Overall, Quiktrip’s 800+ stores have a national market share of 3.25% and OPIS calculates a market efficiency rating of 4.6, among the best in the business. (Market efficiency is a rating that takes the market share and divides it by the percentage of sites a chain operates. A company with a 10% market share and 5% site total would have a market efficiency rating of 2).

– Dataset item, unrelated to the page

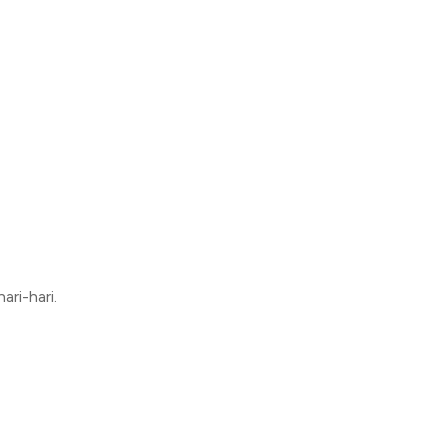
ri-hari.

Sources suspect construction on some stores will begin later this year. QuikTrip grows through new builds and hasn’t expanded through acquisitions in about 50 years. The chain has had people looking at real estate in Colorado since the middle of last year.

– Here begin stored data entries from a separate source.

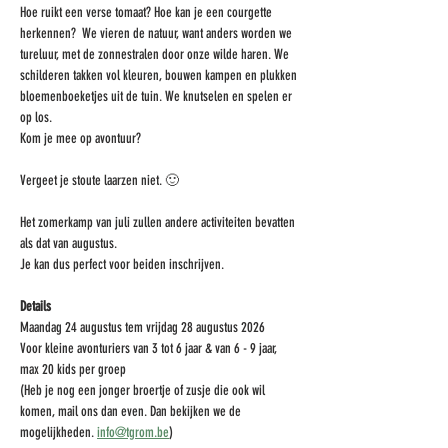
Hoe ruikt een verse tomaat? Hoe kan je een courgette 
herkennen?  We vieren de natuur, want anders worden we 
tureluur, met de zonnestralen door onze wilde haren. We 
schilderen takken vol kleuren, bouwen kampen en plukken 
bloemenboeketjes uit de tuin. We knutselen en spelen er 
op los.
Kom je mee op avontuur?
Vergeet je stoute laarzen niet. 🙂
Het zomerkamp van juli zullen andere activiteiten bevatten 
als dat van augustus.
Je kan dus perfect voor beiden inschrijven. 
Details
Maandag 24 augustus tem vrijdag 28 augustus 2026
Voor kleine avonturiers van 3 tot 6 jaar & van 6 - 9 jaar, 
max 20 kids per groep
(Heb je nog een jonger broertje of zusje die ook wil 
komen, mail ons dan even. Dan bekijken we de 
mogelijkheden. 
info@tgrom.be
)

What will they find in Denver? According to OPIS’ MarketSharePro, the following companies represent the primary competition:
Ranking | Brand | Outlets | Market Share % | Outlet Share % | Efficiency | Price Diff to Avg |
1 | Costco | 8 | N/A | 1.03% | N/A | -13.38cts gal |
2 | Sams Club | 6 | N/A | 0.77% | N/A | -11.86cts gal |
3 | Every Day | 6 | 0.22% | 0.77% | 0.28 | -7.13cts gal |
4 | Safeway | 23 | 1.52% | 2.96% | 0.52 | -6.33cts gal |
5 | D. Shamrock | 16 | 2.74% | 2.06% | 1.33 | -5.39cts gal |
6 | Maverik | 7 | 2.05% | 0.90% | 2.27 | -4.87cts gal |
7 | Loaf N Jug | 9 | 1.66% | 1.16% | 1.43 | -3.70cts gal |
8 | Murphy Express | 10 | 2.81% | 1.29% | 2.18 | -3.63cts gal |
9 | Valero | 11 | 0.98% | 1.42% | 0.69 | -3.57cts gal |
10 | Circle K | 64 | 12.57% | 8.24% | 1.53 | -2.19cts gal |
11 | Phillips 66 | 50 | 8.49% | 6.44% | 1.32 | -1.48cts gal |
12 | 7-Eleven | 80 | 10.31% | 10.30% | 1.00 | -1.34cts gal |
13 | Sinclair | 65 | 5.93% | 8.37% | 0.71 | -1.25cts gal |
14 | King Soopers | 44 | 4.11% | 5.66% | 0.72 | -1.03cts gal |
15 | Conoco | 191 | 23.23% | 24.58% | 0.95 | +2.33 cts gal |
16 | Shell | 106 | 15.47% | 13.64% | 1.13 | +6.22cts gal |
17 | Exxon | 12 | 1.50% | 1.54% | 0.97 | +8.62cts gal |
18 | Mobil | 6 | 0.62% | 0.77% | 0.81 | +11.29cts gal |
19 | Kum & Go | 7 | 2.33% | 0.90% | 2.59 | +14.68cts gal |
Many retailers do considerably better than a simple glance at rack and retail numbers might indicate. As OPIS was going to press, we saw some multistate marketers buying Denver unbranded gas for 13-14cts/gal under the OPIS Low Posting.
QuikTrip’s supply people have a reputation as some of the most efficient buyers in the business, with a large presence in the Group 3 market where they are shippers on pipelines. Denver gets some of its supply from Group 3 refiners, but the most attractive deals are often from local refiners.
The threat from QuikTrip would appear to be most severe to major flagged stations. For example, Denver has 241 stations with either the Conoco or Phillips 66 flags, and those properties don’t have the efficiency of QuikTrip and are unlikely to match the chain’s street offering. Smaller format stores that fly Sinclair, 7-Eleven, Exxon and Mobil flags might similarly be targeted.
There are eight Costco locations in the Greater Denver area, but conference calls from that company do not suggest that the area is set for any further expansion shortly. You can’t beat Costco on the street there since they tend to price at 13.38cts/gal below the retail average. Similarly, Sam’s Club has six locations and they tend to price at 11.86cts/gal under average numbers.
Colorado marketers don’t believe QuikTrip will only concentrate on the Denver area. The Colorado Springs MSA ranks as the 18th fastest-growing MSA in the country and can be supplied from Denver area racks.